AI Research Driven by Real-World Problems

A robotic arm in a greenhouse picking tomatoes.

In recent years, artificial intelligence (AI) research has begun to be applied in many different fields, from healthcare to climate science. However, most AI algorithms were not designed with specific problems in mind and often fall short when trying to solve them. Instead of solely developing ever-more powerful and general AI models for innovation’s sake, we need to focus more on the specific needs and constraints of problems we actually want to solve.

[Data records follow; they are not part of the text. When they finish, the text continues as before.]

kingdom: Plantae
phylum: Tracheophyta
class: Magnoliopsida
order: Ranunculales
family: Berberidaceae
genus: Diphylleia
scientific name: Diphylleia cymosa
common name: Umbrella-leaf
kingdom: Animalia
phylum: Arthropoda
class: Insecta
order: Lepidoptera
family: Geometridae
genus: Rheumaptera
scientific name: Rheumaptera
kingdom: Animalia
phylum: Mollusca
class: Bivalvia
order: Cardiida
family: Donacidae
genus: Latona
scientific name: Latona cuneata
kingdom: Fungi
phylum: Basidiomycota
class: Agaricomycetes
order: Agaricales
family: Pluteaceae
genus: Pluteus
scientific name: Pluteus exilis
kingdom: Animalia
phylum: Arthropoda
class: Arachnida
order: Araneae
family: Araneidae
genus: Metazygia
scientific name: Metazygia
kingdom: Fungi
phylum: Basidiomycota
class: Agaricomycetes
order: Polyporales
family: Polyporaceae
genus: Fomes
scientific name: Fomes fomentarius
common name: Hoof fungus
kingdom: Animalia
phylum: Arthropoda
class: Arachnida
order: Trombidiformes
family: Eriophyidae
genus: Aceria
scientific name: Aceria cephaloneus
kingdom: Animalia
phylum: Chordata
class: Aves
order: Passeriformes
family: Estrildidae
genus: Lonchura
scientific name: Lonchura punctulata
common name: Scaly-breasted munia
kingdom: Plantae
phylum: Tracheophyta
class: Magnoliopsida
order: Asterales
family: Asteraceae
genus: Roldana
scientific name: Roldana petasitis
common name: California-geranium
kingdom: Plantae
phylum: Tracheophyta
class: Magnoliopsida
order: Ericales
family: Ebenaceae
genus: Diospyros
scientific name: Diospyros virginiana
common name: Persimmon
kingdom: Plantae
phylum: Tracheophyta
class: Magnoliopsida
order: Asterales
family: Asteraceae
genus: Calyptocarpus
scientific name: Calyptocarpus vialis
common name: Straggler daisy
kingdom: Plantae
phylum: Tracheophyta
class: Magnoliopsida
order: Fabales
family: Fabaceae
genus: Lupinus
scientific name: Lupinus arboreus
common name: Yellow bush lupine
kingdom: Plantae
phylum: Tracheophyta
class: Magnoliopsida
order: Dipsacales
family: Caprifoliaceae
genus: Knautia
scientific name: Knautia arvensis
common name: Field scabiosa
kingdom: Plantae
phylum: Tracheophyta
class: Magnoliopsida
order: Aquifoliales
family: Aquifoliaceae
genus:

Amidst a surge in adoption of machine learning, many algorithms developed by machine learning researchers are now applied in use cases they were not originally designed for: For example, large language models (LLMs) - like the one behind OpenAI’s chatbot ChatGPT - were not designed to say things that are true, they were designed to say things that sound good. Indeed, there is currently a lot of hype around AI tools, which can lead people to use “flashy” AI solutions instead of solutions that could actually help solve their problems.

If we want to move beyond these blind spots and design AI algorithms that better align with societal goals, now is a good time to embrace a new research paradigm.


Complementary Approaches to AI Research

In our paper Application-Driven Innovation in Machine Learning, which was just accepted at ICML 2024, we argue that using the problem we want to solve as a starting point for research will allow us to better use AI for solving it down the line.

Methods-driven AI research usually involves widely-used and standardized benchmark tasks and data sets such as ImageNet or the OpenAI Gym. These benchmarks, and the algorithms that build on them, aim to represent abstract problem statements, but often fall short from what people are actually using machine learning for. Indeed, the most general purpose formulation of a machine learning solution is often directly useful to nobody, instead of being useful to everybody. 

In contrast, application-driven machine learning research is a form of innovation driven by data and tasks from specific problems in consultation with experts in related fields, who can best define what solving the solution entails. This could mean making the model more interpretable (according to the specific needs of the user), incorporating known constraints from physics and engineering, or better quantifying the uncertainty in the output.

Let us be clear: we are not saying that application-driven innovation needs to replace the methods-driven approach to AI research. Rather, the two are meant to complement and enrich each other. Oftentimes, application-driven work builds on methods-driven work, and the other way around: by focusing on the needs of a particular problem, we can come up with cross-cutting innovations that are useful in many other problems.

Indeed, some of the biggest innovations in machine learning in recent years - such as U-NetPhysics-informed Neural Networks and Fourier Neural Operators - have emerged from application-driven innovation.


AI Research Should Focus on Impact

For years, subcommunities of AI researchers have been building algorithms in close collaboration with the multidisciplinary experts who will be using them. For example, machine learning for healthcare has a very rich history of designing innovative methods based upon needs faced by doctors and public health experts.

But such research hasn’t necessarily been given the platform that it deserves within the mainstream machine learning research world: it is often dismissed as falling outside of machine learning and only interesting and relevant within a narrow application. 

The algorithmic innovations introduced in application-driven research are often confused with simple engineering tasks, and their utility to machine learning research is underappreciated. This is unfortunate, as computer scientists and AI experts have a lot to learn from those who are using their tools on the ground.

In order for AI to be used in ways that actually help people, we need to focus on impact from the start. Thinking consciously about how what we build is being used throughout the innovation process is essential to ensure the right kinds of downstream impacts we want to see in the world.

We believe that the machine learning community is starting to see the value in application-driven innovation. We call for a better recognition of the duality between these two approaches, and for empowering them both as complementary angles on machine learning research.

Innovation should be driven by what we want to achieve, not just by what we can build.